Organizational units

For departments, or other sub-units, within the payer’s organization then external URIs are unlikely to exist so the publishing organization will need to create them. The simplest option is to adopt some URI convention with the payer’s namespace such as the one used in the worked example:

http://www.elmbridge.gov.uk/id/department/{normalized-department-name}

Ideally such URIs should be dereferencable and return information about the department. Depending on the publisher’s web infrastructure available resources this may or may not be practical. If it is not practical at this stage then that should not hold up publication of the data. The payment dataset itself can contain the relevant assertions about those departmental URIs:

<http://www.elmbridge.gov.uk/id/department/leisure-and-cultural-services>
a org:OrganizationalUnit;
rdfs:label "Leisure and Cultural Services"@en ;
org:unitOf <http://www.elmbridge.gov.uk/id/elmbridge> .


<http://www.elmbridge.gov.uk/id/elmbridge>
org:hasUnit <http://www.elmbridge.gov.uk/id/department/leisure-and-cultural-services> .

The choice of URIs for organizations and organizational units is out of scope for this guide. Ideally organizations should be prepared to publish information about themselves so that those URIs dereference - either by use of redirections or, if necessary, by publishing a simple RDF file describing the organization and using fragment identifiers within that file to denote the organization and organizational subunits.

Supplier

The payee organization, i.e. the supplier, should ideally also be identified using common shared URIs. One aim for data.gov.uk is that it should provide reference URI sets for entities such as all UK companies and charities. However, such a reference URI set does not yet exist and in any case it would be unlikely to cover e.g. sole traders who are not VAT registered. A cross-local government group such as Knowledge Hub or SOCITM might step up to provide this. Third party organizations also offer relevant URI schemes - for UK Charities then OpenCharities provides dereferenceable URIs incorporating the charity number http://opencharities.org/charities/{charity-num}.

In absence of any definitive supplier identifier set then a good default option is for the publishing organization to assign URIs within a namespace under their own control. In this way publishing is decoupled and decentralized, each publisher can safely refer to local small organizations whose names are likely to be non-distinct (“AAAA Taxis”). As they, or third parties, find correspondences between supplier organizations mentioned by different payer organizations then those local names can be linked together or to more definitive URIs via owl:sameAs assertions.

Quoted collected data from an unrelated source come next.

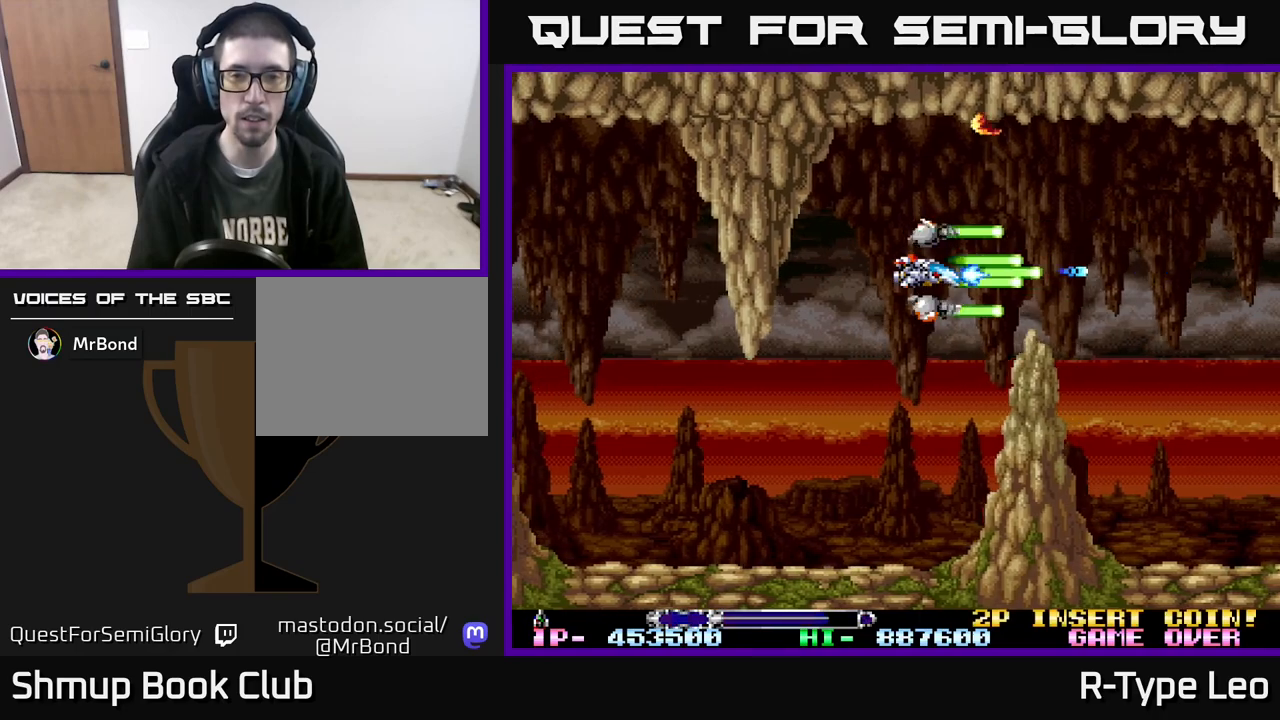
{"buttons": ["R2"], "events": []}
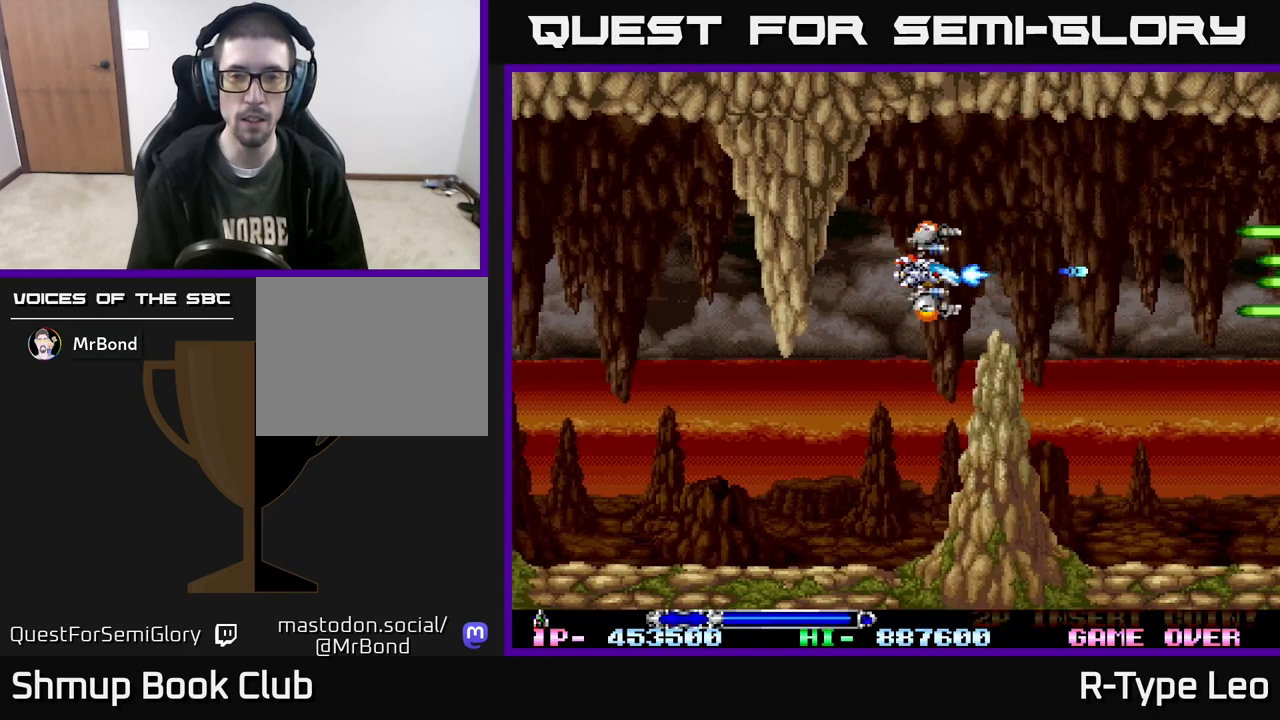
{"buttons": ["R2", "DPAD_RIGHT"], "events": [[317, "DPAD_RIGHT", "down"]]}
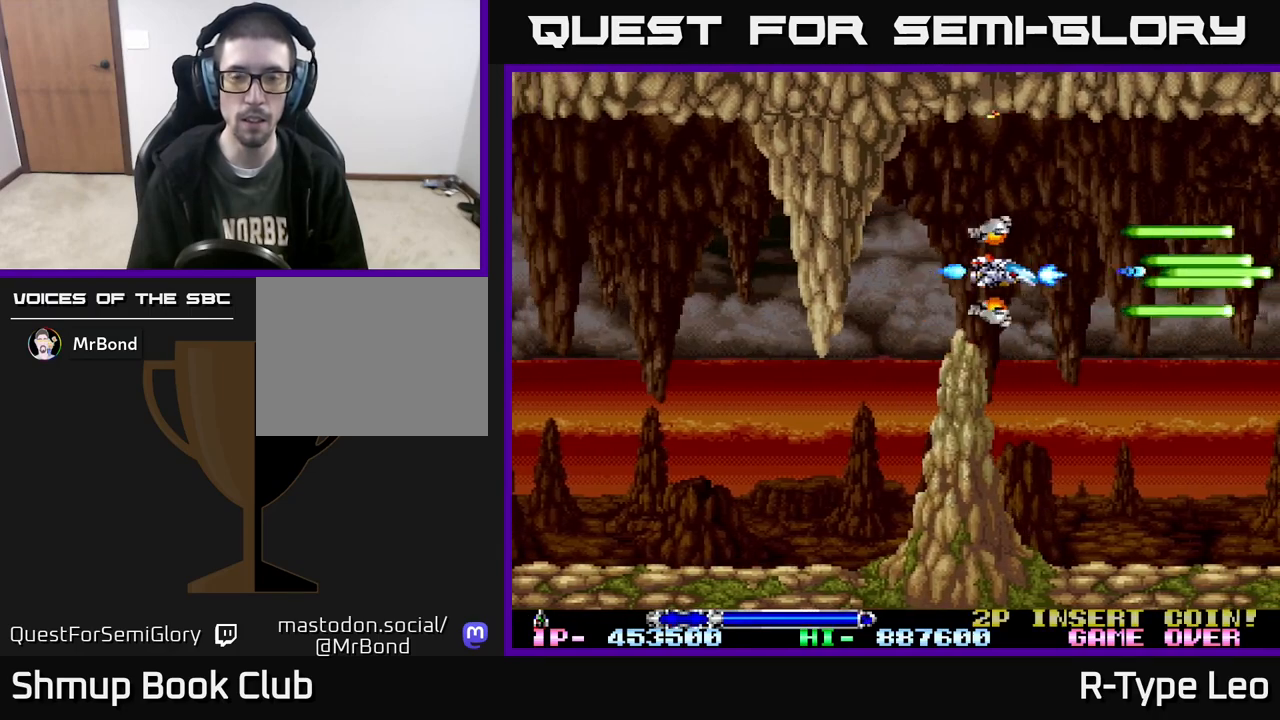
{"buttons": ["R2", "DPAD_DOWN"], "events": [[50, "DPAD_DOWN", "down"], [83, "DPAD_RIGHT", "up"]]}
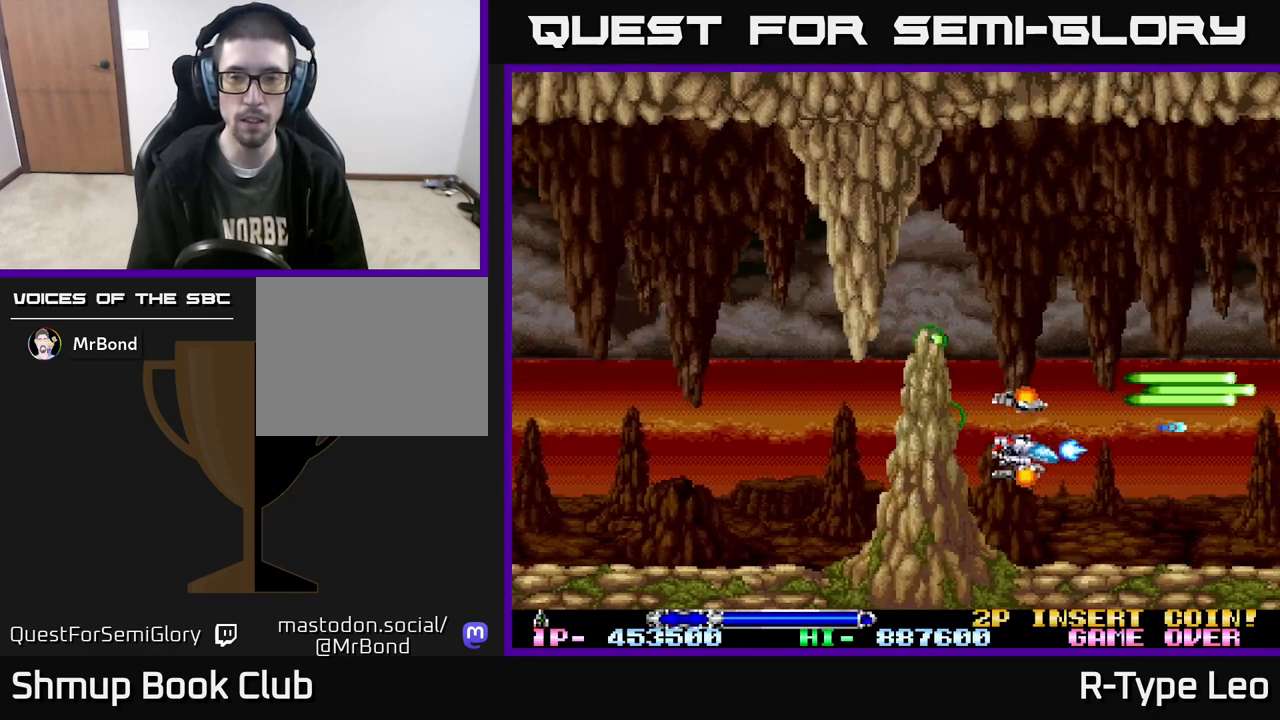
{"buttons": ["R2"], "events": [[33, "DPAD_DOWN", "up"]]}
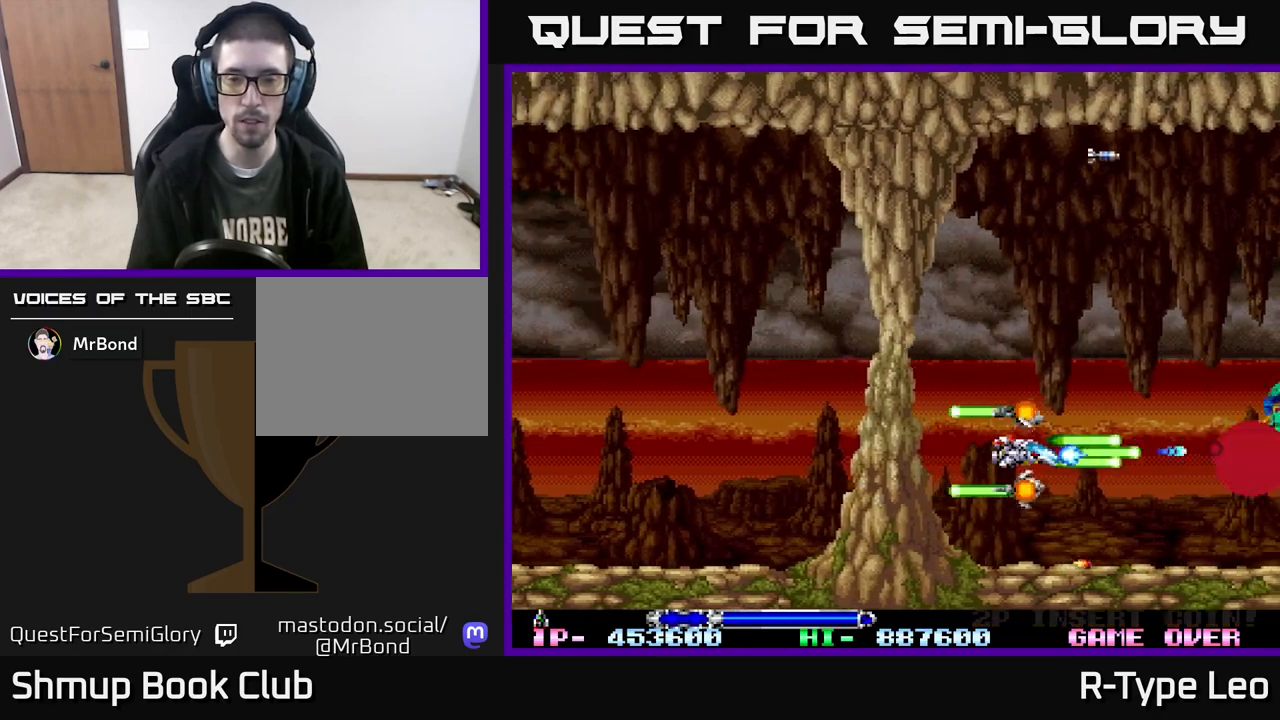
{"buttons": ["R2"], "events": []}
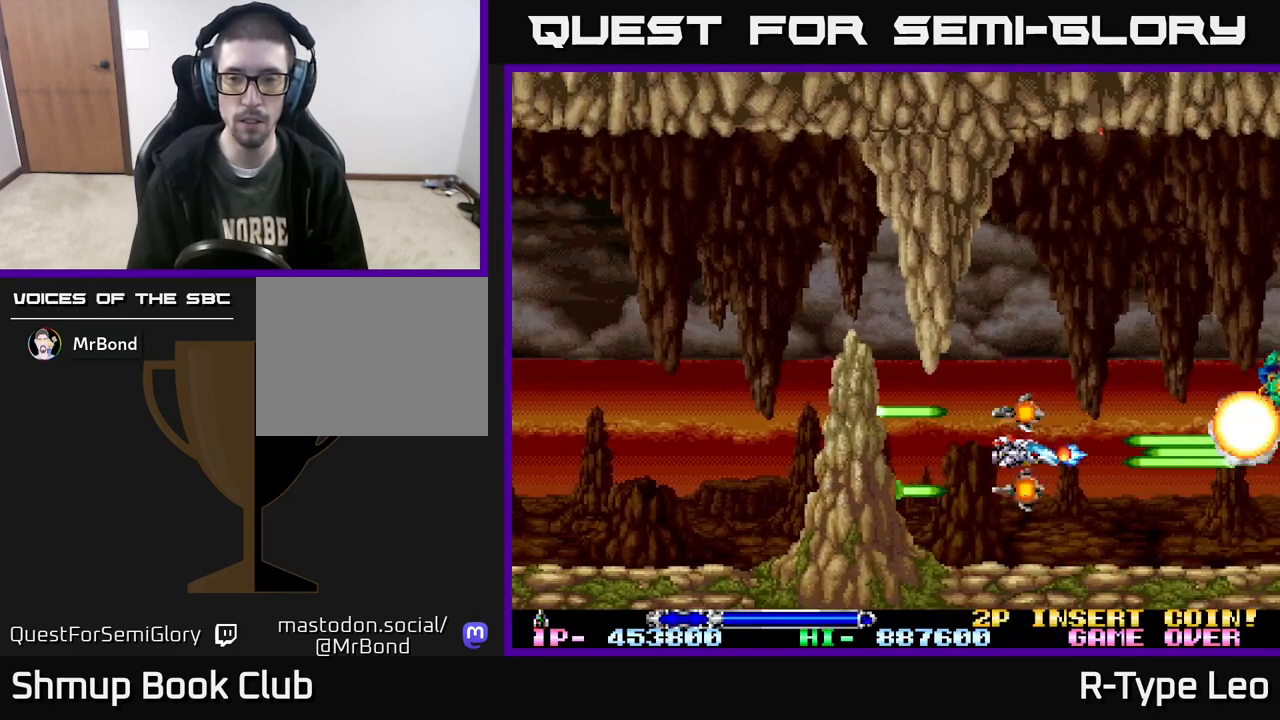
{"buttons": ["R2"], "events": [[17, "DPAD_LEFT", "down"], [317, "DPAD_LEFT", "up"], [367, "DPAD_RIGHT", "down"], [433, "DPAD_RIGHT", "up"]]}
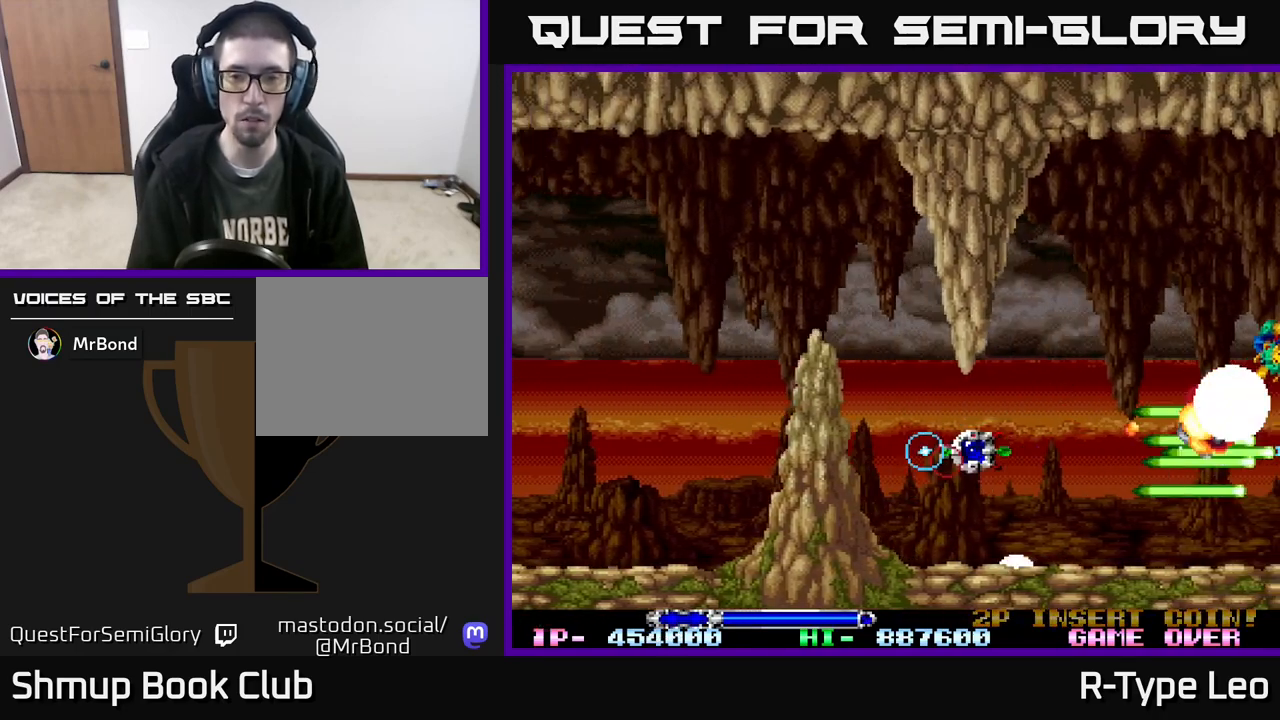
{"buttons": ["R2"], "events": [[217, "DPAD_LEFT", "down"], [267, "DPAD_UP", "down"], [333, "DPAD_LEFT", "up"], [400, "DPAD_UP", "up"]]}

This is the approach taken with the worked example:

 <http://www.elmbridge.gov.uk/id/payee/a-j-oakes-partners>
a org:Organization ;
rdfs:label "A J OAKES & PARTNERS"@en .

In cases where a unique reference number is known for the supplier, but there is no corresponding supported URI, then this should be recorded in the dataset using org:identifier to enable merging of references.

Date of the payment

The date at which the payment was made could be represented by a simple literal value of type xsd:date or xsd:dateTime. However, the payments ontology requests that the date be represented as instances of interval:Interval such as those provided by the data.go.uk intervals URI set service. Using intervals allows us to say that a particular payment was made within a given month, financial quarter, year etc without having to specify the precise date on which it was made. This is useful for publishers who only wish to publish at such coarse resolutions but more importantly it allow us to identify, collect and aggregate payments within such intervals. A simple query is then able to find all payments which fall within a given period, such as government year, without having to embed logic to determine the inclusion.

The URI for a particular day follows a simple pattern:

http://reference.data.gov.uk/id/day/yyyy-mm-dd

As a convenience to data consumers it is good practice to include within the published dataset the basic metadata on those dates as could be obtained from the reference.data.gov.uk service. For example:

<http://reference.data.gov.uk/id/day/2009-01-04>
a interval:CalendarDay ;
rdfs:label "2009-01-04" ;
time:hasBeginning <http://reference.data.gov.uk/id/gregorian-instant/2009-01-04T00:00:00> ;
interval:ordinalYear 2009 ;
interval:ordinalMonthOfYear 01 ;
interval:ordinalDayOfMonth 04 ;
time:intervalDuring <http://reference.data.gov.uk/id/year/2009> ,
<http://reference.data.gov.uk/id/month/2009-01> ,
<http://reference.data.gov.uk/id/quarter/2009-Q1> ,
<http://reference.data.gov.uk/id/half/2009-H1>,
<http://reference.data.gov.uk/id/government-year/2008-2009> .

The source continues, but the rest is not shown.